木曜夕方にラジオ放送局FFHに出演したウリ・ヘーネス会長は、先日行われたパリ・サンジェルマン戦での裏事情について明確な説明を行った。「私が知る限りでは、監督はここ数日間5人の重要な選手と問題を抱えていた。それはプレーしなかったコマンも含まれる。もしもさらなる問題が起こってしまえば、もう監督はどうしようもない事態にまで発展していただろう」

パリ・サンジェルマン戦でプレーしなかったキングスレ・コマンのほか、この日はベンチスタートとなっていたのがマッツ・フメルスとアリエン・ロッベン、フランク・リベリ。さらにはジェローム・ボアテングに至ってはメンバーにさえ含まれておらず、確かにトーマス・ミュラーはこの日は主将として先発していたとはいえ、数週間前思うように出場機会を得られていない状況に「監督がどういうクオリティを求めているのかわからない。少なくとも僕がもっているものではないね」と語っていた。

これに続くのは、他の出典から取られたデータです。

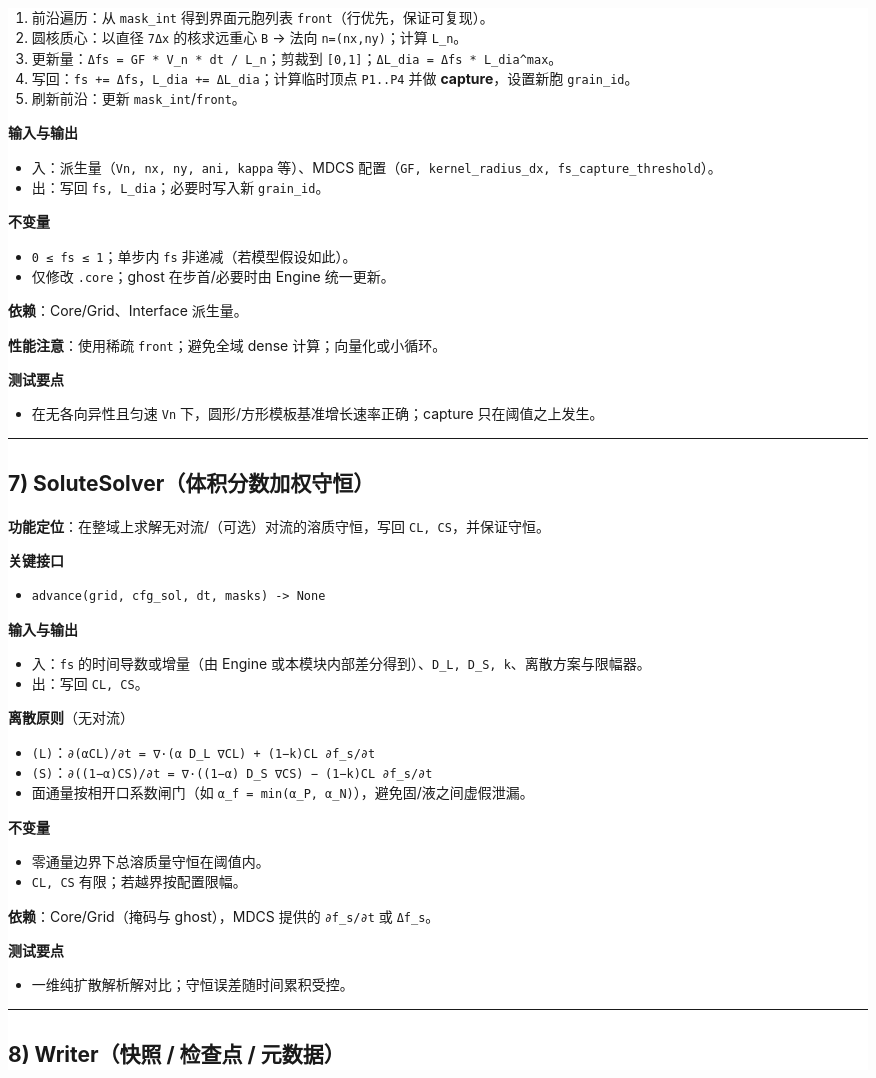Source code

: 1. 前沿遍历：从 `mask_int` 得到界面元胞列表 `front`（行优先，保证可复现）。
2. 圆核质心：以直径 `7Δx` 的核求远重心 `B` → 法向 `n=(nx,ny)`；计算 `L_n`。
3. 更新量：`Δfs = GF * V_n * dt / L_n`；剪裁到 `[0,1]`；`ΔL_dia = Δfs * L_dia^max`。
4. 写回：`fs += Δfs`，`L_dia += ΔL_dia`；计算临时顶点 `P1..P4` 并做 **capture**，设置新胞 `grain_id`。
5. 刷新前沿：更新 `mask_int`/`front`。

**输入与输出**

* 入：派生量（`Vn, nx, ny, ani, kappa` 等）、MDCS 配置（`GF, kernel_radius_dx, fs_capture_threshold`）。
* 出：写回 `fs, L_dia`；必要时写入新 `grain_id`。

**不变量**

* `0 ≤ fs ≤ 1`；单步内 `fs` 非递减（若模型假设如此）。
* 仅修改 `.core`；ghost 在步首/必要时由 Engine 统一更新。

**依赖**：Core/Grid、Interface 派生量。

**性能注意**：使用稀疏 `front`；避免全域 dense 计算；向量化或小循环。

**测试要点**

* 在无各向异性且匀速 `Vn` 下，圆形/方形模板基准增长速率正确；capture 只在阈值之上发生。

---

## 7) SoluteSolver（体积分数加权守恒）

**功能定位**：在整域上求解无对流/（可选）对流的溶质守恒，写回 `CL, CS`，并保证守恒。

**关键接口**

* `advance(grid, cfg_sol, dt, masks) -> None`

**输入与输出**

* 入：`fs` 的时间导数或增量（由 Engine 或本模块内部差分得到）、`D_L, D_S, k`、离散方案与限幅器。
* 出：写回 `CL, CS`。

**离散原则**（无对流）

* `(L)`：`∂(αCL)/∂t = ∇·(α D_L ∇CL) + (1−k)CL ∂f_s/∂t`
* `(S)`：`∂((1−α)CS)/∂t = ∇·((1−α) D_S ∇CS) − (1−k)CL ∂f_s/∂t`
* 面通量按相开口系数闸门（如 `α_f = min(α_P, α_N)`），避免固/液之间虚假泄漏。

**不变量**

* 零通量边界下总溶质量守恒在阈值内。
* `CL, CS` 有限；若越界按配置限幅。

**依赖**：Core/Grid（掩码与 ghost），MDCS 提供的 `∂f_s/∂t` 或 `Δf_s`。

**测试要点**

* 一维纯扩散解析解对比；守恒误差随时间累积受控。

---

## 8) Writer（快照 / 检查点 / 元数据）
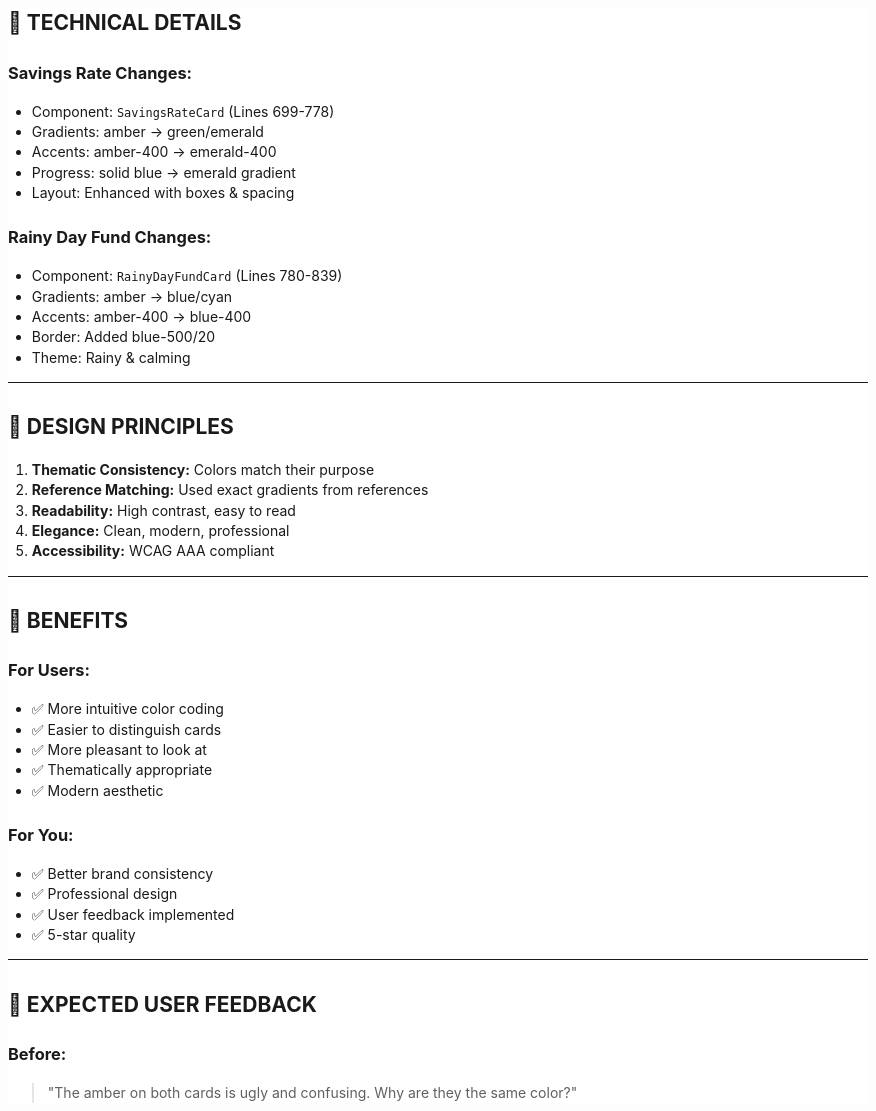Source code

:
## 🎨 TECHNICAL DETAILS

### **Savings Rate Changes:**
- Component: `SavingsRateCard` (Lines 699-778)
- Gradients: amber → green/emerald
- Accents: amber-400 → emerald-400
- Progress: solid blue → emerald gradient
- Layout: Enhanced with boxes & spacing

### **Rainy Day Fund Changes:**
- Component: `RainyDayFundCard` (Lines 780-839)
- Gradients: amber → blue/cyan
- Accents: amber-400 → blue-400
- Border: Added blue-500/20
- Theme: Rainy & calming

---

## 💎 DESIGN PRINCIPLES

1. **Thematic Consistency:** Colors match their purpose
2. **Reference Matching:** Used exact gradients from references
3. **Readability:** High contrast, easy to read
4. **Elegance:** Clean, modern, professional
5. **Accessibility:** WCAG AAA compliant

---

## 🎉 BENEFITS

### **For Users:**
- ✅ More intuitive color coding
- ✅ Easier to distinguish cards
- ✅ More pleasant to look at
- ✅ Thematically appropriate
- ✅ Modern aesthetic

### **For You:**
- ✅ Better brand consistency
- ✅ Professional design
- ✅ User feedback implemented
- ✅ 5-star quality

---

## 💬 EXPECTED USER FEEDBACK

### **Before:**
> "The amber on both cards is ugly and confusing. Why are they the same color?"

「重要な選手と監督を対立させることなど、決して許されることではない」とヘーネス会長。「”敵意をもった人間をベッドに入れることはもっとも危険なことだ”ということさ。だから我々は対応しなくてはならなかったのだよ」

しばらくの間はウィリー・サニョル氏が暫定指揮官として指揮を執ることになるのだが、バイエルンとしては10月なかばにも後任監督を発表したいと考えており、「特に期限に追われているということはないのだが、しかし代表戦期間後までの2週間では解決策を見出したいところだね」

なお現在候補として名前があがっているのが、昨季限りでドルトムントを解任されたトーマス・トゥヘル氏と、以前からアンチェロッティ監督の後任として名前があがっていたホッフェンハイムのユリアン・ナーゲルスマン監督。特に契約を2021年まで残るホッフェンハイム側は、この憶測に苛立ちを示しており、ナーゲルスマン監督は「そんな噂などに関心はない」と一蹴、アレクサンダー・ローゼンSDも「ただ退屈でしかないよ」と語った。